Studio album by Alien Crime Syndicate
- Released: Jul 18, 2000
- Recorded: 1998 at Grandmaster Studio, Hollywood, California
- Genre: Alternative rock, indie rock, pop punk
- Label: Will Records
- Producer: Gil Norton

Alien Crime Syndicate chronology
| Dust to Dirt (2000) | From the Word Go (2000) | XL from Coast to Coast (2002) |

= From the Word Go =

From the Word Go is the second album by alternative rock group Alien Crime Syndicate released in 2000 through Collective Fruit. Recorded nearly two years before debut Dust to Dirt but released months after and produced by Gil Norton. Originally the album was to be released on Revolution Records, a subsidiary of Giant Records, however after recording had finished, the record label folded and ACS lost the rights to their album. The rights were later bought by Will Records who released the album in July 2000.

[Keypoint text descriptions]
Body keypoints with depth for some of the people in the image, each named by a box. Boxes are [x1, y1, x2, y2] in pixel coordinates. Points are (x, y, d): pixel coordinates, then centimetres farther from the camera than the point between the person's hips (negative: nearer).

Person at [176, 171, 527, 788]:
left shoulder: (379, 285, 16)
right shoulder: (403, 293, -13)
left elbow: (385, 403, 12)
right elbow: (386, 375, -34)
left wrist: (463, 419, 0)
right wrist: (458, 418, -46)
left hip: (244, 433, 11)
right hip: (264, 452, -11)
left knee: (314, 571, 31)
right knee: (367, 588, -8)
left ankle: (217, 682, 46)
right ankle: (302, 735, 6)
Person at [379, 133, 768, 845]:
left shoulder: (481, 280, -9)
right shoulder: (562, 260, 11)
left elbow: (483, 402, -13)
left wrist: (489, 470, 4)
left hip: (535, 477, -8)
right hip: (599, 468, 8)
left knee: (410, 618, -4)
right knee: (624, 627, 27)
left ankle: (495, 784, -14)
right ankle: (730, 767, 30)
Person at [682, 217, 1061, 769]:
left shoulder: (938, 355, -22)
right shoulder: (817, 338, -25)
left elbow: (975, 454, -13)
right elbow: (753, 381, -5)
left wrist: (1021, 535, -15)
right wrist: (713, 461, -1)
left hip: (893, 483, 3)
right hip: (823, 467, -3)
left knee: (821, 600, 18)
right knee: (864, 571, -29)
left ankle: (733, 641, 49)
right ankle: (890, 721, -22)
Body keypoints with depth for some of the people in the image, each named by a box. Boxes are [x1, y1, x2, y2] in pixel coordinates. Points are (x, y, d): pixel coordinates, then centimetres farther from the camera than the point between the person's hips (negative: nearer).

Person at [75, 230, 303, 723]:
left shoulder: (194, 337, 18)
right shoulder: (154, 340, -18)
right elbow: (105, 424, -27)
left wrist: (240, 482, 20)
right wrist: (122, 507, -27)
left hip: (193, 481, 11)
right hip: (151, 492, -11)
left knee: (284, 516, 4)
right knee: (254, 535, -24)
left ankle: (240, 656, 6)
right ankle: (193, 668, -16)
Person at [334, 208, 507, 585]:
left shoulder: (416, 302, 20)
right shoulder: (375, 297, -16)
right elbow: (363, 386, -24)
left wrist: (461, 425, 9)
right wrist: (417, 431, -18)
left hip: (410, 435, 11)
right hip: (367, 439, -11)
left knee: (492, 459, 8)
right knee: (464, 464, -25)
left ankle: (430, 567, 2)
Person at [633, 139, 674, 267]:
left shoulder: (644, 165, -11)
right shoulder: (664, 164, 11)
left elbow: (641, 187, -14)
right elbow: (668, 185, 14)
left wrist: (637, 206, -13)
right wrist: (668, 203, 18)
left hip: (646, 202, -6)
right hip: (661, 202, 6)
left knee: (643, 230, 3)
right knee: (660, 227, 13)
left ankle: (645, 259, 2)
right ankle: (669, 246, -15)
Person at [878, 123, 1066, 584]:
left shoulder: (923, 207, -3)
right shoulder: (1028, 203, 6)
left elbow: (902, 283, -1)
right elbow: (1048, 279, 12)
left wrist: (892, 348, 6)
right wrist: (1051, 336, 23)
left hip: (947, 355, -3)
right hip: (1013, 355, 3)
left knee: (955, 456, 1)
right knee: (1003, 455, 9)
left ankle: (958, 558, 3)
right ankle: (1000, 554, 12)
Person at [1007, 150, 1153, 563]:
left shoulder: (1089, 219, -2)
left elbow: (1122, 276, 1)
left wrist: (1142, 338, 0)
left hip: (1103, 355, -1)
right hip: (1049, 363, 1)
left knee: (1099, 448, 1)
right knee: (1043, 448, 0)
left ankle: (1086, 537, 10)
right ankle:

> **Questions to answer**:
1 > Please extract the part of the album entry starting with "From the Word Go is" and going on through "in July 2000.".
2 > Answer these questions from the album entry:
(a) Who produced the album?
(b) At which studio was it recorded?
(c) On which label was the album first meant to come out?

> **Task-by-task results**:
1 >
From the Word Go is the second album by alternative rock group Alien Crime Syndicate released in 2000 through Collective Fruit. Recorded nearly two years before debut Dust to Dirt but released months after and produced by Gil Norton. Originally the album was to be released on Revolution Records, a subsidiary of Giant Records, however after recording had finished, the record label folded and ACS lost the rights to their album. The rights were later bought by Will Records who released the album in July 2000.

2 >
(a) Gil Norton
(b) Grandmaster Studio, Hollywood, California
(c) Revolution Records, a subsidiary of Giant Records